Brightburn Review: Horror and heroes collide to create a freshly sinister superhero story
While the idea of Superman, or something like him, turning evil has been explored in stories like Injustice: Gods Among Us, Brightburn brings it to life with a story that’s full of a freshly horrifying atmosphere, strong performances, and brutal gore that, together, can’t really be found amongst other superhero stories.
The film follows Tori (Elizabeth Banks) and Klye (David Denman) Breyer, a married couple whose prayers for a child are answered when a meteor crashes just outside of their yard carrying a baby. The two of them take care of the baby even though the baby is clearly not from Earth and attempt to give him a normal life. Once their son, Brandon (Jackson A. Dunn), grows older, he begins to develop super-human powers and is displaying behavior that’s downright evil. Though, Tori and Kyle still love him as their son, they realize that something more sinister is developing with Brandon and that their decision to keep Brandon’s alien past from him could lead to fatal consequences.
As said before, we seen Superman turn evil, but Brightburn offers a glimpse at what might happen if this turn happened earlier and the results are truly scary. Dunn puts in an incredibly fun creepy kid performance that’s daunting to see and director David Yarovesky does a great job giving him a truly terrifying presence. There’s a lot of quiet space used throughout the film that creates a strong amount of tension and allows Brandon to be a stalking presence with some isolated shots of him staring at his next victim from afar. There’s a great sequence at Brandon’s aunt’s house later in the film that feels straight out your favorite slasher flick and I loved seeing it combined with the world of superheroes.

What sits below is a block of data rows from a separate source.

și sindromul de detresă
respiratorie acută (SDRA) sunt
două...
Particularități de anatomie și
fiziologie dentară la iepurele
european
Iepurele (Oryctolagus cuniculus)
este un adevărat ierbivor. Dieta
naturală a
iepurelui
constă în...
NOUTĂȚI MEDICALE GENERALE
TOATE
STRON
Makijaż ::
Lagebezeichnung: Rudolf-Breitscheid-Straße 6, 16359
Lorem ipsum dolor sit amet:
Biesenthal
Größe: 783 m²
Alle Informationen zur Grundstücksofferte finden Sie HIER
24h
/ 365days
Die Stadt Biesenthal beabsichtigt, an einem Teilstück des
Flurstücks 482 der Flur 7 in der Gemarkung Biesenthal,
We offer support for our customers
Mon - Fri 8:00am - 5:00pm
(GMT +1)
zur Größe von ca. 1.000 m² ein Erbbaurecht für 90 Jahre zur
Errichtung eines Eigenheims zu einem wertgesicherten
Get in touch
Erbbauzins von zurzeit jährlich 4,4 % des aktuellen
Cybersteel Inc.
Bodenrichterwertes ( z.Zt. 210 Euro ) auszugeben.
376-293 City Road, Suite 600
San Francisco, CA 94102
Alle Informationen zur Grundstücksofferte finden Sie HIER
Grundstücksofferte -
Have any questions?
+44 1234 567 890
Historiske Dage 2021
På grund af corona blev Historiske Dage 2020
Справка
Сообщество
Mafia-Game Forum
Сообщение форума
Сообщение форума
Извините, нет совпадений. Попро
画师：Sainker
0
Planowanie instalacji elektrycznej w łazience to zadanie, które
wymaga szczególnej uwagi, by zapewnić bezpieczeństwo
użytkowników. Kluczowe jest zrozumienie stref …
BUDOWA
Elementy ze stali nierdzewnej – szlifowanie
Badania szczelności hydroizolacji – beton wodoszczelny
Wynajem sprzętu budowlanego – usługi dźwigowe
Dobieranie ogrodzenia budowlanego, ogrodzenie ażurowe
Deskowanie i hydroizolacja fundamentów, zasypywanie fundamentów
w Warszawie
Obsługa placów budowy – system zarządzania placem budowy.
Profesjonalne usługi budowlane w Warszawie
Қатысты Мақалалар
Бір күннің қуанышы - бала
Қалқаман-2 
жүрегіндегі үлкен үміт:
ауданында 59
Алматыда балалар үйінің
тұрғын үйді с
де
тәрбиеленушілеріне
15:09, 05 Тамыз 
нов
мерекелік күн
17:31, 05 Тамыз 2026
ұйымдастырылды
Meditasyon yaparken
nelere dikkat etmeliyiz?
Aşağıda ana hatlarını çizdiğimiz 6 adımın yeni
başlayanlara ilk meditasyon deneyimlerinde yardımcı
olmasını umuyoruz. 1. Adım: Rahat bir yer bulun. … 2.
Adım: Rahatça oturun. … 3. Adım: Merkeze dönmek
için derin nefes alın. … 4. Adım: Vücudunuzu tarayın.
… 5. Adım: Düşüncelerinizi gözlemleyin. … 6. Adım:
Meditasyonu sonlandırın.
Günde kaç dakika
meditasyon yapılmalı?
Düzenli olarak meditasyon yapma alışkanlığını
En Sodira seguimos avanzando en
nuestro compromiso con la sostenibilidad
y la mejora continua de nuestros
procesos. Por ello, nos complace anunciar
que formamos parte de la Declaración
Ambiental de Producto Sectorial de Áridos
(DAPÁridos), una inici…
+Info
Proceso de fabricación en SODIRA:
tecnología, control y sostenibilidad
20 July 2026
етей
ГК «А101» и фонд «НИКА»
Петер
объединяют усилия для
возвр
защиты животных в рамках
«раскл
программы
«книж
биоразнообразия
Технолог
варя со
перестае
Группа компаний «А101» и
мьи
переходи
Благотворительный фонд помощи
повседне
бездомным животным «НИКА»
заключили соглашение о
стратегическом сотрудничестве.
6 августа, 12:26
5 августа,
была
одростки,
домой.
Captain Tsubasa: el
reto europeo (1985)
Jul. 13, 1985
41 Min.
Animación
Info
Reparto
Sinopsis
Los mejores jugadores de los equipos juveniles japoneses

Dunn’s performance also heightens Brandon’s villainous persona as his lack of remorse and acts of hiding his terrible deeds make him an incredibly fun villain to watch. I will say that his evil turn is a little under-developed and comes sort of out of nowhere as we see that he isn’t necessarily bad from the start. We see that Brandon really does have love for Tori and David and that it actually hurts him when he finds out they have been lying to him. However, the film doesn’t establish much of a motivation for Brandon to go full-blown evil and perhaps if the film delved into Brandon’s alien backstory, instead of keeping it wrapped in mystery, it would be easier to understand the strong grip it has on him.
The film’s other performances are solid, for the most part, with Banks and Denman being the strong standouts. Their chemistry is great, and they come off as caring parents that are concerned for their son’s well-being. They do fall into becoming tropes at times, especially Tori, as their disbelief that Brandon is capable of such evil deeds becomes tiresome and a little dumb after a while. Look, I understand that Tori truly loves Brandon and that it would be tough for anyone to see someone they love as evil, but it’s hard not to blame someone for seeing these moments of disbelief as a reoccurring trope.
Where Brightburn really shines brightest is with how it blends its superhero action with horror and gore creating a more realistic approach to Superman on Earth. The blood and gore don’t come off as unnecessary as Brandon’s strength and power would actually cause this kind of damage to people and isn’t something that’s acknowledged much in the genre. If Superman flies into a normal person, there’s no blood or real damage to that person, but Brightburn shows that that shouldn’t be the case as when Brandon flies into someone, later in the film, they literally explode into a shower of blood and flesh. This more realistic approach creates some haunting moments and offers a true blend of horror to the superhero genre that hasn’t been seen much.
Even Brandon’s costume is straight out of a slasher flick as his mask and cape are raggedy and are made more intimidating with Brandon’s red eyes, and the film’s finale builds towards the possibility of more stories to tell in the Brightburn world. While there’s no post-credit scene, there’s an incredibly fun credits sequence that opens up the door for darker stories to be told within the same universe that I wouldn’t mind seeing in the future. There’s even a fun cameo/connection to producer James Gunn’s super story Super that would be fun to see together if it ever happens.
We need more films like Brightburn that blend the concepts of superheroes with the style and atmosphere of other film genres, especially horror. Even when it struggles to defy genre tropes and fully develop its concept, it’s hard to deny how much fun the film is and how it uses its horror elements perfectly to create something fresh. Brightburn definitely shows that evil can its heroes too and knowing that more can be explored with this concept and this universe makes me excited to see more.